The announcement of Radice’s appointment today comes after a tumultuous year for the institution, whose previous executive director Maria Ann Conelli stepped down in May of 2011 after selling the AFAM’s 10-year-old building on 53rd Street to neighboring MoMA and consolidating the museum’s activities at its much smaller but virtually rent-free space near Lincoln Center. For Radice, though, this slimmed and nimble new AFAM — which recently teamed with the South Street Seaport for the first of what will be many major off-site exhibitions — has distinct advantages.
“I think that one of the reasons that the American Folk Art Museum is in such good condition now with this consolidation was because people worked as a team,” she said.
That team will nevertheless have to be exceptionally careful in its spending after defaulting on its whopping $31.9-million loan last year, a fact of which Radice is well aware. “I watched as the board took on a very difficult situation with total transparency,” she said. “Because we have the expertise, which is the most difficult thing to get, we have to be prudent in the way we develop budgets for projects.” She continued, “I just met the staff for the first time.
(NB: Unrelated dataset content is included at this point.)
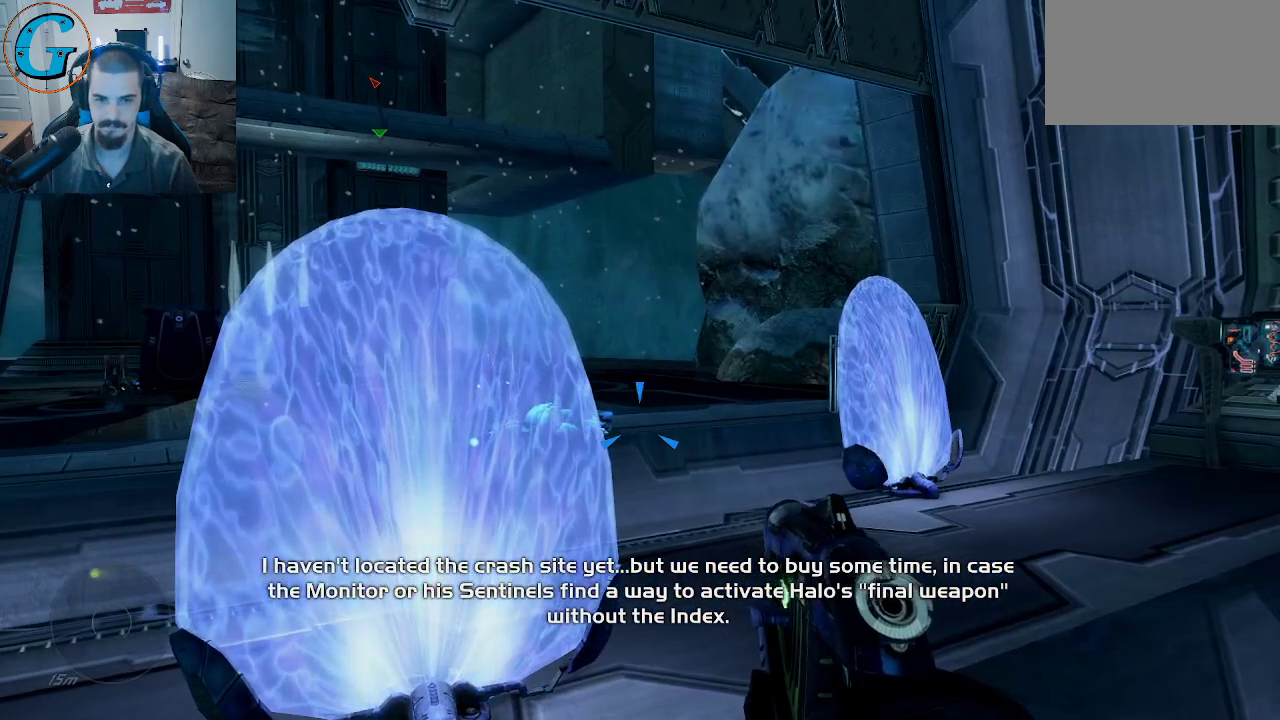
{"keys": ["d", "shift", "w"], "mouse": [], "mouse_move": "left", "events": [[17, "d", "down"], [17, "w", "down"], [150, "shift", "down"]]}
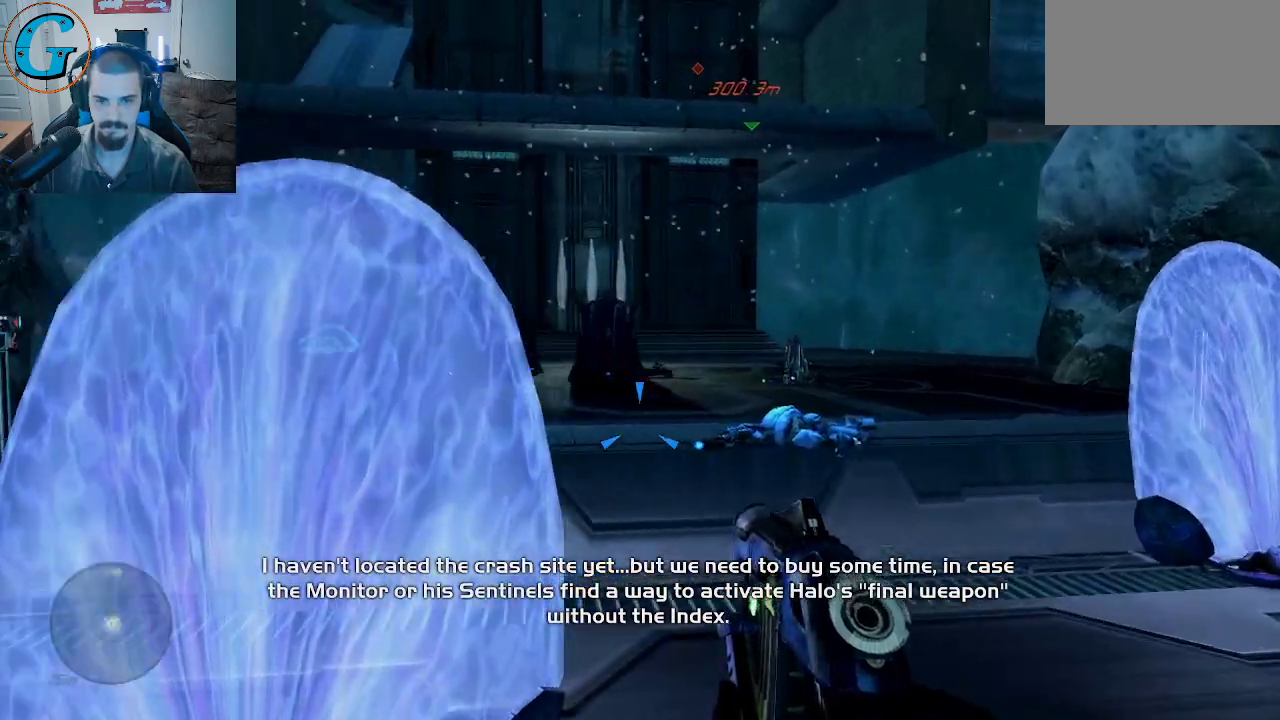
{"keys": ["shift", "w"], "mouse": [], "mouse_move": "still", "events": [[117, "d", "up"]]}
There is no shortage of ideas — and of course I have a few — but I want to give them a little time to percolate.”
Prior to her appointment Radice served as the director of the Institute of Museum and Library Services under both presidents George W. Bush and Barack Obama, and held a variety of positions in educational and cultural government agencies, including the Humanities Endowment and the United States Information Agency. She was also the curator of the U.S. Capitol, an assistant curator at the National Gallery of Art, and the first director of the National Museum of Women in the Arts.
Moving from those major national organizations to the comparatively small AFAM might seem an odd career choice, but Radice sees her new job as an opportunity to extend the museum’s reach. “This is an institution that is a local treasure, a national treasure, and an international treasure,” she said. “And I think it should present itself in that way and be respected in that way.”